(Stored data)
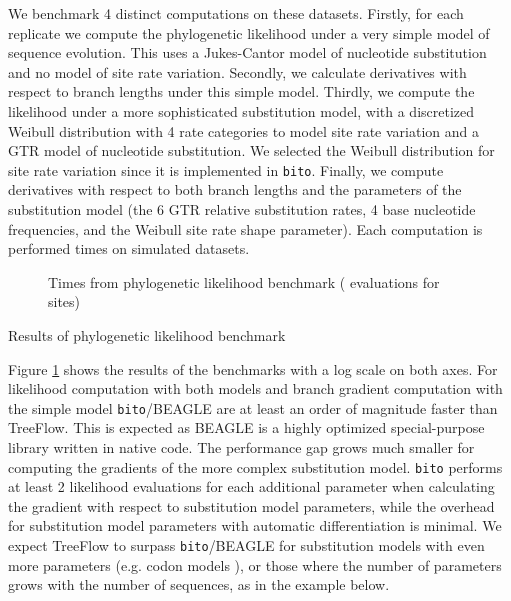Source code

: We benchmark 4 distinct computations on these datasets. Firstly, for each replicate we compute the phylogenetic likelihood under a very simple model of sequence evolution. This uses a Jukes-Cantor model of nucleotide substitution and no model of site rate variation. Secondly, we calculate derivatives with respect to branch lengths under this simple model. Thirdly, we compute the likelihood under a more sophisticated substitution model, with a discretized Weibull distribution with 4 rate categories to model site rate variation and a GTR model of nucleotide substitution. We selected the Weibull distribution for site rate variation since it is implemented in \texttt{bito}. Finally, we compute derivatives with respect to both branch lengths and the parameters of the substitution model (the 6 GTR relative substitution rates, 4 base nucleotide frequencies, and the Weibull site rate shape parameter). Each computation is performed  times on  simulated datasets.


\begin{figure}
    \centering
    \caption{Times from phylogenetic likelihood benchmark ( evaluations for  sites)}
    \label{fig:benchmark}
\end{figure}

\begin{table}
    \centering
    \caption{Results of phylogenetic likelihood benchmark}
    \label{tab:benchmarkfit}
\end{table}

Figure \ref{fig:benchmark} shows the results of the benchmarks with a log scale on both axes. For likelihood computation with both models and branch gradient computation with the simple model \texttt{bito}/BEAGLE are at least an order of magnitude faster than TreeFlow. This is expected as BEAGLE is a highly optimized special-purpose library written in native code. The performance gap grows much smaller for computing the gradients of the more complex substitution model. \texttt{bito} performs at least 2 likelihood evaluations for each additional parameter when calculating the gradient with respect to substitution model parameters, while the overhead for substitution model parameters with automatic differentiation is minimal. We expect TreeFlow to surpass \texttt{bito}/BEAGLE for substitution models with even more parameters (e.g. codon models \cite{goldman1994codon}), or those where the number of parameters grows with the number of sequences, as in the example below.

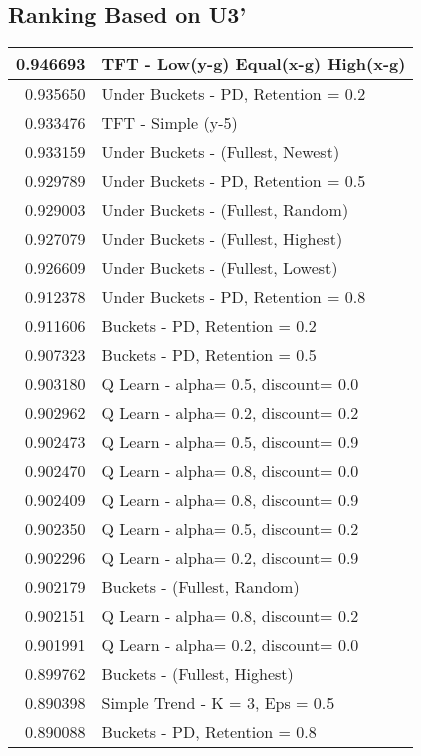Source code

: \begin{table}[!hbtp]
\subsection{Ranking Based on U3'}
\begin{footnotesize}
\begin{tabular}{|r|l|}\hline  \label{U3results}
0.946693 & TFT - Low(y-g) Equal(x-g) High(x-g)\\ \hline
0.935650 & Under Buckets - PD, Retention = 0.2\\ \hline
0.933476 & TFT - Simple (y-5)\\ \hline
0.933159 & Under Buckets - (Fullest, Newest)\\ \hline
0.929789 & Under Buckets - PD, Retention = 0.5\\ \hline
0.929003 & Under Buckets - (Fullest, Random)\\ \hline
0.927079 & Under Buckets - (Fullest, Highest)\\ \hline
0.926609 & Under Buckets - (Fullest, Lowest)\\ \hline
0.912378 & Under Buckets - PD, Retention = 0.8\\ \hline
0.911606 & Buckets - PD, Retention = 0.2\\ \hline
0.907323 & Buckets - PD, Retention = 0.5\\ \hline
0.903180 & Q Learn - alpha= 0.5, discount= 0.0\\ \hline
0.902962 & Q Learn - alpha= 0.2, discount= 0.2\\ \hline
0.902473 & Q Learn - alpha= 0.5, discount= 0.9\\ \hline
0.902470 & Q Learn - alpha= 0.8, discount= 0.0\\ \hline
0.902409 & Q Learn - alpha= 0.8, discount= 0.9\\ \hline
0.902350 & Q Learn - alpha= 0.5, discount= 0.2\\ \hline
0.902296 & Q Learn - alpha= 0.2, discount= 0.9\\ \hline
0.902179 & Buckets - (Fullest, Random)\\ \hline
0.902151 & Q Learn - alpha= 0.8, discount= 0.2\\ \hline
0.901991 & Q Learn - alpha= 0.2, discount= 0.0\\ \hline
0.899762 & Buckets - (Fullest, Highest)\\ \hline
0.890398 & Simple Trend - K = 3, Eps = 0.5\\ \hline
0.890088 & Buckets - PD, Retention = 0.8\\ \hline

\end{tabular}
\end{footnotesize}
\end{table}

## Task directions
Examine each line of the records above and tally those with the string "label". State the total alone.

## Your response
3